Leading Signalman Henry Charles Seymour, Royal Navy


Remembering the Fallen: on this day in 1917, Leading Signalman Henry Charles Seymour died at sea when the HMS Begonia went down with all hands off Casablanca. He and his crew members (numbering ninety-four) are commemorated on the Portsmouth Naval Memorial. Henry, from Leytonstone, was 23 years old.

HMS Begonia was one of twelve Azalea* Class sweeping sloops completed for the Royal Navy, and was launched in August of 1915. She had been torpedoed while on patrol off Ireland in the following March with the loss of two ratings, towed into Queenstown and reconstructed to resemble a small coaster before being commissioned in August of 1917 as Q-ship 10. There are varying reports as to her fate, some indicate she was in a collision or torpedoed by U151, but it is believed that the submarine was in collision with HMS Parthian, based on the U-boat’s war diary which describes a collision with a destroyer or small cruiser and not a Q-ship. HMS Begonia is thus considered missing after sailing on the 3rd of September, 1917, in merchantman’s guise.

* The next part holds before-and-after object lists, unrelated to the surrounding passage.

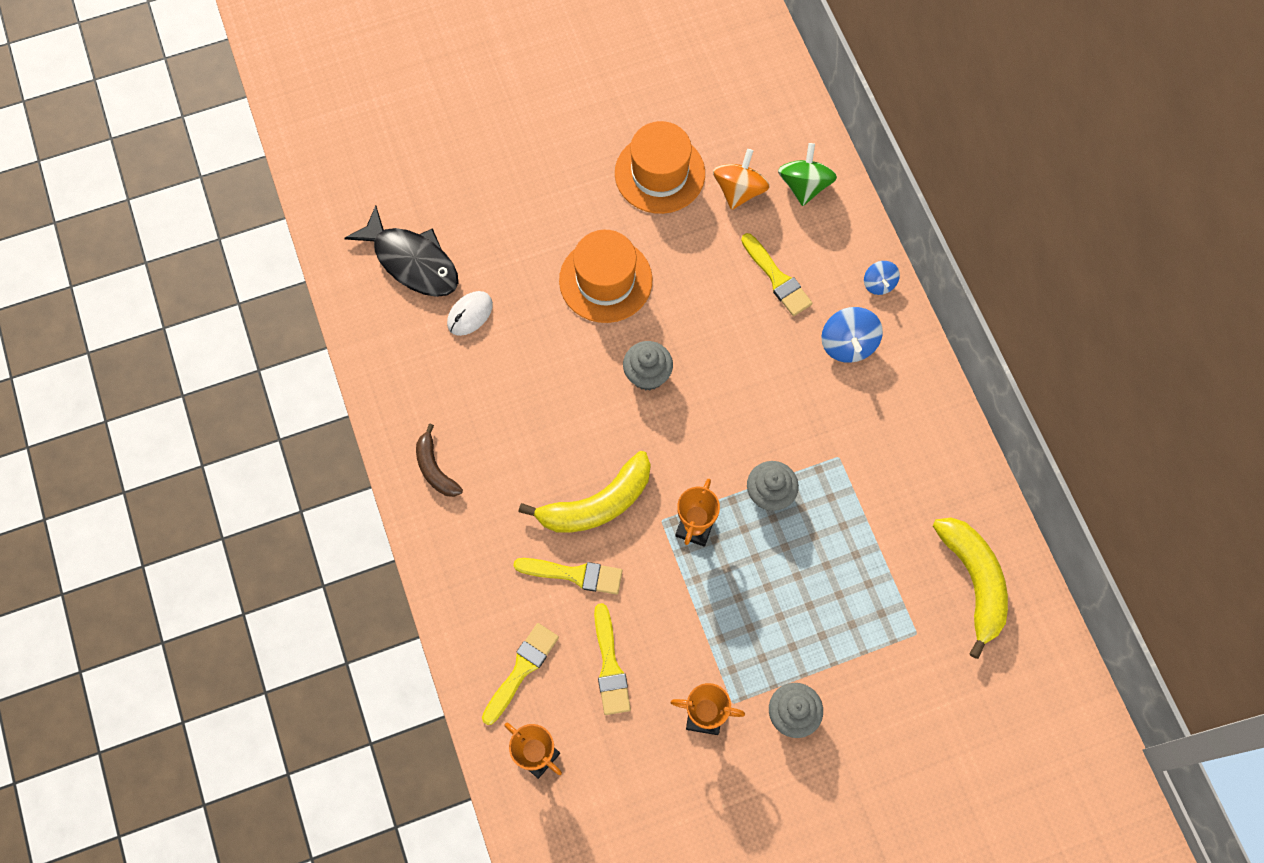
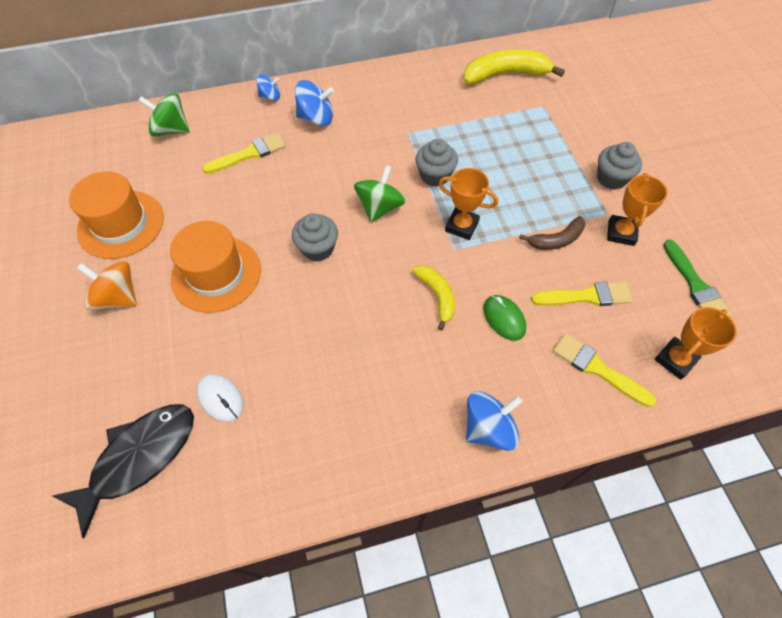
camera: 85 degrees left, 10 degrees down
(435, 469) = (390, 442): brown banana -> brown banana (556, 240)
(452, 558) = (488, 428): none -> blue spinning top
(574, 574) = (504, 318): yellow brush -> green mouse
(597, 504) = (437, 296): yellow banana -> yellow banana, size x0.58
(636, 795) = (695, 285): none -> green brush
(712, 434) = (380, 207): none -> green spinning top
(739, 190) = (160, 170): orange spinning top -> orange spinning top (118, 297)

It is not difficult to guess at her fate. The Germans had adopted unrestricted submarine warfare as of February of 1917; U-boats could torpedo merchant ships without warning, which they did. Convoys were therefore introduced, and with fewer ships traveling alone, and increasingly sailing armed, the enemy moved away from surface gunnery actions towards torpedo attacks.

*The “flower class” sloops were designed on merchant ship lines, and were easily adaptable for conversion to Q-ships. They were employed mainly on convoy and anti-submarine work. Nine of the twelve were lost during the Great War.